Microsoft has updated Visual Studio Code (VS Code) to version 1.97, in which the company said that GitHub Copilot is now treated as an “out-of-the-box experience,” and previewed a key new feature, WebGPU rendering in the editor.
This is a bigger than usual release as it is the first since early December when the typical monthly cycle is broken for the holiday season.
Copilot features have formed a major part of VS Code updates for some time, but the change here is that because there is now a free Copilot plan, the VS Code team will track Copilot updates as part of the main product, according to distinguished engineer Kai Maetzel, who runs the VS Code engineering team. We note that although there is now a free plan, it is limited to 2,000 code completions and 50 chat messages per month, which is unlikely to be sufficient for most developers.

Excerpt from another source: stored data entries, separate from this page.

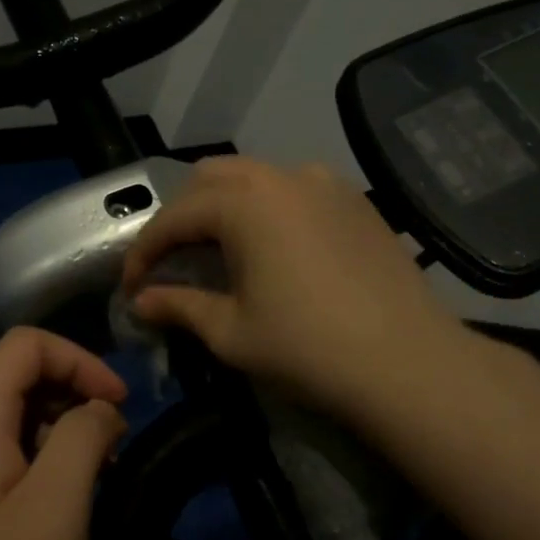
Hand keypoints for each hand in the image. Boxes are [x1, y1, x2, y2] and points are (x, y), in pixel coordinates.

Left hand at [0, 327, 127, 539]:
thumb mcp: (58, 514)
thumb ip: (81, 438)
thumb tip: (97, 409)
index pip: (22, 345)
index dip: (78, 359)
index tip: (117, 406)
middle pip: (12, 379)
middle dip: (71, 397)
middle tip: (110, 450)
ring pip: (4, 420)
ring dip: (55, 433)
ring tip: (89, 483)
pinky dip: (32, 463)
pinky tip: (52, 513)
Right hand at [123, 157, 472, 425]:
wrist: (407, 362)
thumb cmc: (307, 348)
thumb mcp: (231, 332)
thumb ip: (178, 306)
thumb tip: (140, 302)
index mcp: (244, 202)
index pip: (175, 217)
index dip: (145, 251)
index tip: (131, 286)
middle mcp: (282, 177)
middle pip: (212, 178)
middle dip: (183, 215)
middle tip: (174, 260)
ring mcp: (325, 184)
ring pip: (256, 177)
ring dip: (225, 205)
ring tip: (220, 250)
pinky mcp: (355, 201)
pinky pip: (295, 189)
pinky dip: (268, 208)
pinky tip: (274, 247)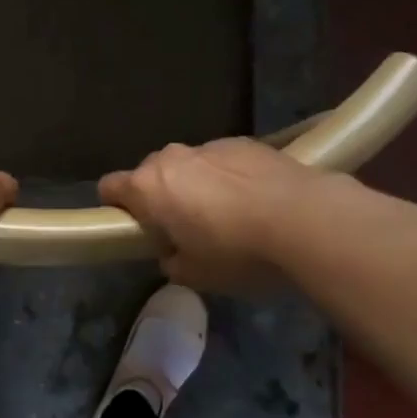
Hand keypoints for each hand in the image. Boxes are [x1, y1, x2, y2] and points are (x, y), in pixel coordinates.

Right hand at [99, 139, 325, 291]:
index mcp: (148, 187)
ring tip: (230, 218)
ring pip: (189, 167)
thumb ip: (172, 261)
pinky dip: (229, 179)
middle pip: (150, 174)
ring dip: (196, 187)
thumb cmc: (238, 252)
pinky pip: (223, 163)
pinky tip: (256, 204)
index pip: (109, 187)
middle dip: (160, 198)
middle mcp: (172, 158)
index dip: (117, 209)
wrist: (307, 220)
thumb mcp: (196, 275)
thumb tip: (173, 252)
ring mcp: (210, 146)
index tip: (137, 230)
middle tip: (185, 231)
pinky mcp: (246, 142)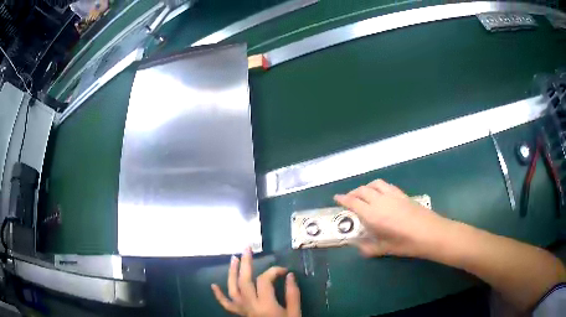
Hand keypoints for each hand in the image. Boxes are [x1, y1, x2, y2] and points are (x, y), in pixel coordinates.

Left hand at [211, 248, 300, 316]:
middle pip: (244, 281)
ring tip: (233, 258)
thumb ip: (292, 295)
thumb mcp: (294, 313)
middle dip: (246, 263)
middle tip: (247, 248)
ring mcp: (242, 310)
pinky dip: (219, 295)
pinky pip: (226, 305)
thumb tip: (289, 275)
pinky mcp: (239, 314)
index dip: (274, 271)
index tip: (284, 270)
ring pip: (232, 289)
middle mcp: (250, 305)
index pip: (264, 280)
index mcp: (265, 305)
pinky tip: (213, 285)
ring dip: (231, 273)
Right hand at [334, 179, 448, 257]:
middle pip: (362, 190)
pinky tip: (381, 194)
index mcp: (373, 215)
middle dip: (352, 192)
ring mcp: (392, 195)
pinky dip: (378, 186)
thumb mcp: (385, 249)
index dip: (342, 199)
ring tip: (364, 194)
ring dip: (365, 187)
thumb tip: (359, 247)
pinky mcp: (402, 194)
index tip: (336, 198)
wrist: (430, 233)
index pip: (353, 202)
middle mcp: (380, 201)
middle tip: (348, 199)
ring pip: (374, 184)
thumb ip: (369, 248)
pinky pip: (386, 185)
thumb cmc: (406, 243)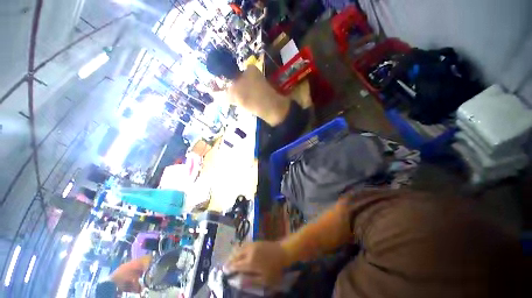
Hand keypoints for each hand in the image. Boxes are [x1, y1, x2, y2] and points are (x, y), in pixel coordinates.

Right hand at [225, 241, 288, 286]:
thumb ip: (250, 281)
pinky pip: (244, 244)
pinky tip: (239, 251)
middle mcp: (249, 252)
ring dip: (234, 254)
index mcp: (250, 262)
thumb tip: (239, 282)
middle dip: (230, 260)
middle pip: (236, 255)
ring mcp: (252, 245)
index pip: (237, 265)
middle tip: (225, 265)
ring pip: (239, 248)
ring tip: (230, 259)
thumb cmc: (274, 268)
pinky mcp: (255, 241)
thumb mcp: (264, 279)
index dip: (230, 268)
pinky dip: (239, 248)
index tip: (225, 271)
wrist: (282, 252)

Maetzel references “AI support” in his remark while at the same time calling it “client-side work for Copilot,” and this verbal sleight of hand is a problem for companies with competing AI coding assistants. VS Code is the most popular editor by a large margin, used by 74 percent of professional developers according to the most recent Stack Overflow survey. Third-parties can create AI coding extensions, but some features are specific to Copilot, giving GitHub an advantage.
Competitor AI editor Cursor gets around this to some extent by being based on a fork of VS Code, the stated reason being that it gives more control over the user interface, greater AI integration, and that “some of our features are not possible as plugins to existing coding environments.”
New Copilot features in this update include a preview of predictive suggestions for the next edit a developer might be about to make. This is different from the existing code completion feature, since it applies to edits rather than new code, and may be outside the current cursor location. If the suggestion is correct, pressing the tab key navigates to the new location and adds the code. The teams states that Next Edit suggestions can correct typos, fix logic errors, help with refactoring, and make changes based on changed intent. This feature must be enabled in settings, where it is called github.copilot.nextEditSuggestions.
Two new models have been added, OpenAI o3-mini and Google’s Gemini 2.0 Flash.

Another Copilot feature, called auto accept updates, automatically accepts edit suggestions after a configurable timeout. Those who believe that all AI edits should be reviewed by a human will be glad to know that this is off by default.
Copilot agent mode is a new experimental feature, which gives the AI the ability to complete a task end to end. Currently this is only in the preview Insiders build of VS Code. Agent mode can only edit files with the current workspace, and any terminal commands require human confirmation, presumably as a safety feature. A further agentic feature called codebase search will asks Copilot to find files relevant to your task. There is more information on Copilot agent mode in GitHub’s post.
An experimental setting for GPU rendering in the editor is now available. This is a feature that Microsoft software engineer Daniel Imms has been working on for some time, with goals including “big wins for FPS/scrolling performance and overall smoothness of the application,” especially on older hardware, and to reduce input latency. There is already WebGPU-based rendering as an option for the VS Code terminal powered by Xterm.js. Back in 2022, Imms noted issues with accessibility and the complexity of integrating with DOM (Document Object Model) functionality in the editor.
The current implementation falls back to DOM rendering when necessary. It is unlikely to be stable enough for general use yet and Imms remarked in November that “this will probably be a preview feature for like a year if I’m being realistic,” but despite the intricacies of the work it holds promise for improving the core feature of VS Code.
Ruby developers will be glad to see that language support now comes from Shopify’s ruby-lsp in place of the old Ruby grammar which was unmaintained.
There are plenty of other changes in this release and more details are in the release notes.